Negative symptoms may be highly treatment resistant in schizophrenia (SZ) because they are not very densely connected, according to a recent study. Less densely connected networks, however, may make treatments less likely to achieve global reductions in negative symptoms because individual domains function in isolation with little interaction. Participants included outpatients with SZ (n = 201), a bipolar disorder (BD; n=46) clinical comparison group, and healthy controls (CN; n=27) who were rated on the Brief Negative Symptom Scale. Groups were compared on macroscopic network properties to evaluate overall network connectedness, and microscopic properties to determine which domains were most central.
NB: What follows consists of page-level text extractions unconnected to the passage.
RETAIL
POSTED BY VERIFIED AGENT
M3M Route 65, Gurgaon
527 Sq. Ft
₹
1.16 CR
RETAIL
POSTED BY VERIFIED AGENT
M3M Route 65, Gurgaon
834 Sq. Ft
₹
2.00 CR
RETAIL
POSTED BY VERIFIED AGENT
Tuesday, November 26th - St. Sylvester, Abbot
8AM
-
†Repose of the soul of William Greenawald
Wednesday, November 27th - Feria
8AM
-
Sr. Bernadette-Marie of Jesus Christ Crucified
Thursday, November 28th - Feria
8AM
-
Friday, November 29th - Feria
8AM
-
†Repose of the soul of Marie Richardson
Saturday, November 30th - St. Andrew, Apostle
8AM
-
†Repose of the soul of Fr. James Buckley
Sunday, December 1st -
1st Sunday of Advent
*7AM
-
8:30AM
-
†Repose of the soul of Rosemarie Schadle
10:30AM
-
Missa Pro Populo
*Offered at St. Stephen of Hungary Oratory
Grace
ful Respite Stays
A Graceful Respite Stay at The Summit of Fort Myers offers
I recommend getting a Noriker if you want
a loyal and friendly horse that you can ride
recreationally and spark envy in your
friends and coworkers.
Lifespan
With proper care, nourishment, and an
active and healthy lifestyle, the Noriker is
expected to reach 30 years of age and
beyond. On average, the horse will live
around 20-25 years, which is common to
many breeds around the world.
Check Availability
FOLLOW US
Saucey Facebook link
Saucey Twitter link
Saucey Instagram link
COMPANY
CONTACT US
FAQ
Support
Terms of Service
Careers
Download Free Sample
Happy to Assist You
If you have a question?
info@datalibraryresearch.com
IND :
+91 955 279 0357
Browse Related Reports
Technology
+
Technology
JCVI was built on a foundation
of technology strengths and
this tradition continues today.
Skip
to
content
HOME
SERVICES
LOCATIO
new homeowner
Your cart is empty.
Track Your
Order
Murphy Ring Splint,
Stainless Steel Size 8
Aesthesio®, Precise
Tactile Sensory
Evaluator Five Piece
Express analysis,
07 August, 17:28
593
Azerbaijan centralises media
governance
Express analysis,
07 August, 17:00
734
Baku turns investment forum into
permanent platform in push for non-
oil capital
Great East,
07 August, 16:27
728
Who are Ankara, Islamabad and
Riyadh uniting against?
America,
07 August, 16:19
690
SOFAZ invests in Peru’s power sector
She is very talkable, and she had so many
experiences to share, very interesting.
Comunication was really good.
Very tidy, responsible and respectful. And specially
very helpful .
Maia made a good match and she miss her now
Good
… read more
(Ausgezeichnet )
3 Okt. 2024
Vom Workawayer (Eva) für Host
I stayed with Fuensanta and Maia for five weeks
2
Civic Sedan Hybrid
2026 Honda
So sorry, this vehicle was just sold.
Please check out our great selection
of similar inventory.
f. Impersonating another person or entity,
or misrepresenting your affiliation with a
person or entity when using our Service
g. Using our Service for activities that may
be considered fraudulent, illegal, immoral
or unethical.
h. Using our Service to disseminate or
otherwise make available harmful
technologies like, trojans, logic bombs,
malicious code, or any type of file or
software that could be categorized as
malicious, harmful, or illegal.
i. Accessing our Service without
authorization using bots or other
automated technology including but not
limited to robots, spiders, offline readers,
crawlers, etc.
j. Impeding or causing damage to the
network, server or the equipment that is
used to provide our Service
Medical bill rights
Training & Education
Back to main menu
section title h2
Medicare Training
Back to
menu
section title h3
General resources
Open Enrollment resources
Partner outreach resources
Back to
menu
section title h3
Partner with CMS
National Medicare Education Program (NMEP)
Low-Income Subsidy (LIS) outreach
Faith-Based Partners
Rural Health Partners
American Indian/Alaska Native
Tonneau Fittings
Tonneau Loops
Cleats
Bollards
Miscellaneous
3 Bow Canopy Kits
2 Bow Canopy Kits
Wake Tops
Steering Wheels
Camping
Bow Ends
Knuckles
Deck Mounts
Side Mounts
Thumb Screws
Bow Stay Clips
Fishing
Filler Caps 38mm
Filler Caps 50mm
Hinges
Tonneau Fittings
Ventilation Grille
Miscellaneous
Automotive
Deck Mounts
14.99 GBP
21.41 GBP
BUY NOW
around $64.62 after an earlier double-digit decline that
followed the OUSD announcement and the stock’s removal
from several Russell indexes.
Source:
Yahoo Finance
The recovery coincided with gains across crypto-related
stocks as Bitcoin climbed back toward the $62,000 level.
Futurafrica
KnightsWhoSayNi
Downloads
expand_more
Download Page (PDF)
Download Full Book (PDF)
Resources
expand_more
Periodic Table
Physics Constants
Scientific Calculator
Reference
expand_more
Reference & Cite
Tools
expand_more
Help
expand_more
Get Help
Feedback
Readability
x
Researchers found:

  • Macroscopic analyses indicated that patients with SZ had a less densely connected negative symptom network than BD or CN groups, and that males with SZ had less densely connected networks than females.
  • Microscopic analyses indicated that alogia and avolition were most central in the SZ group, whereas anhedonia was most central in BD and CN groups.
  • In addition, blunted affect, alogia, and asociality were most central in females with SZ, and alogia and avolition were most central in males with SZ.

Strauss GP, Esfahlani FZ, Kirkpatrick B, et al. Network analysis reveals which negative symptom domains are most central in schizophrenia vs bipolar disorder. [Published online ahead of print January 14, 2019]. Schizophr Bull. doi:10.1093/schbul/sby168.